O'Neal v. Peninsular Life Insurance

PER CURIAM.

Appellant, the named beneficiary of a life insurance policy, appeals a summary judgment in favor of insurer. The principles of the law applicable to summary judgments has been thoroughly explored by this court in Connell v. Sledge, 306 So.2d 194 (Fla. 1st DCA 1975). No useful purpose will be accomplished by repetition here. Rigid application of those principles is mandated by a recent opinion of the Supreme Court of Florida, Wills v. Sears, Roebuck & Company, 351 So.2d 29 (Fla.1977), wherein the writer of that opinion stated:

“A party moving for summary judgment must meet a twofold requirement:
“The judgment sought shall be rendered forthwith if the pleadings, depositions, answers to interrogatories and admissions on file together with the affidavits [in support or opposition, or both], if any, show [1] that there is no genuine issue as to any material fact and [2] that the moving party is entitled to a judgment as a matter of law. Fla.R.Civ.P. 1.510(c). “In order to carry its burden as to the first of these requirements, the movant must show conclusively the absence of any genuine issue of material fact, Visingardi v. Tirone, supra [Fla., 193 So.2d 601]; Holl v. Talcott, supra [Fla., 191 So.2d 40]. The Holl court additionally stated that the burden on parties moving for summary judgment is greater than the burden which the plaintiff must carry at trial, because the movant must prove a negative — the nonexistence of a genuine issue of material fact. Id. at 43.
:{? # # * * #
“Mindful as we are of the presumption of correctness which attaches to an order of the trial court, nevertheless we must draw every possible inference in favor of the party against whom the motion is made. First Realty Corp. v. Standard Steel Treating Co., 268 So.2d 410, 413 (Fla. 4th DCA 1972). Accordingly, we find that respondent has not carried its burden of showing conclusively that there was no genuine issue as to any material fact. * * *”

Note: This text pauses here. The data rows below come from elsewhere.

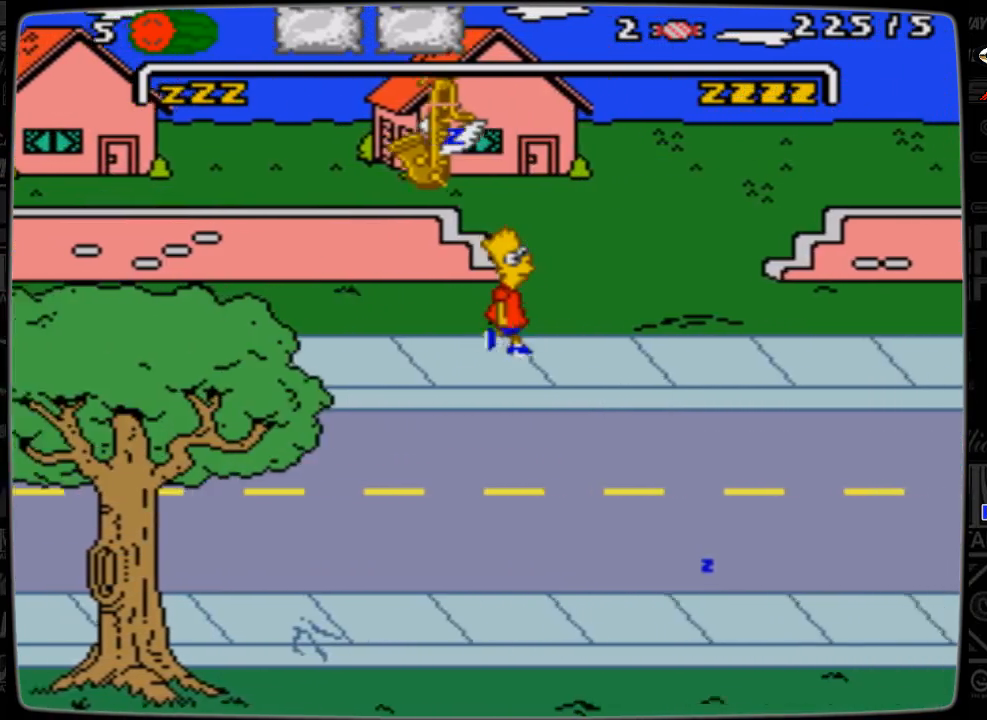
{"buttons": ["DPAD_RIGHT"], "events": []}
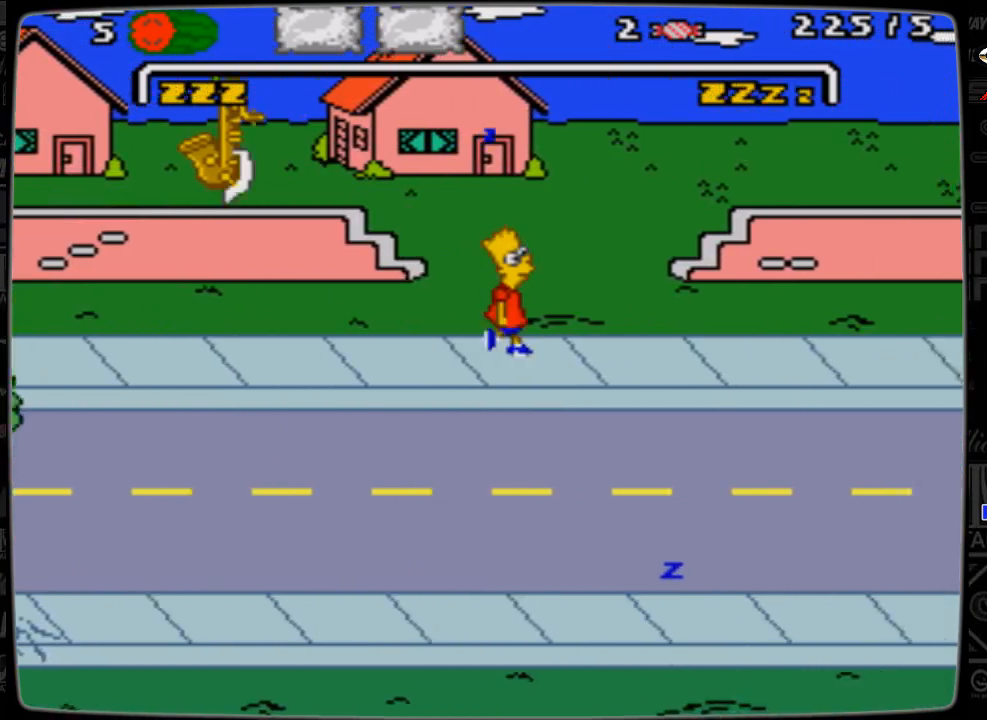
{"buttons": ["A", "DPAD_RIGHT"], "events": [[133, "A", "down"]]}
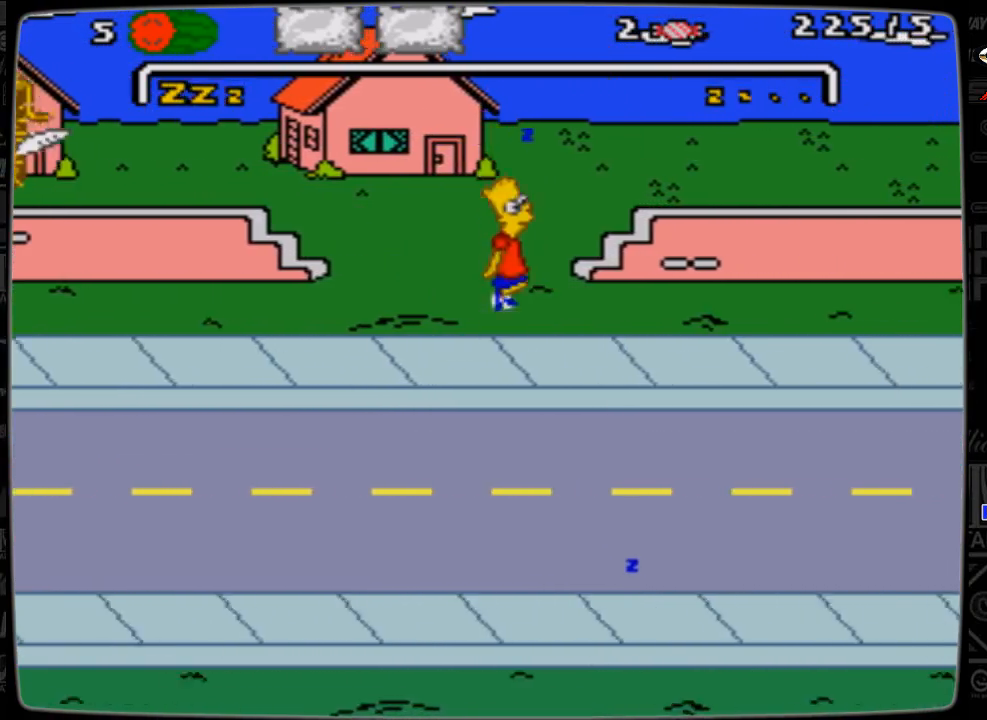
{"buttons": ["DPAD_RIGHT"], "events": [[100, "A", "up"]]}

Application of the foregoing principles to the case sub judice in the light of Johnson v. Life Ins. Co. of Georgia, 52 So.2d 813 (Fla.1951) and Hardy v. American Southern Life Ins. Co., 211 So.2d 559 (Fla.1968) requires reversal.

We only hold that the record as it existed at the time of entry of summary judgment here appealed was such as to render entry of that judgment improper. We do not determine nor even consider whether appellant will be ultimately entitled to recovery.

Reversed and remanded for further proceedings in accordance with the principles announced in the above cited cases.

McCORD, C. J., and BOYER and MILLS, JJ., concur.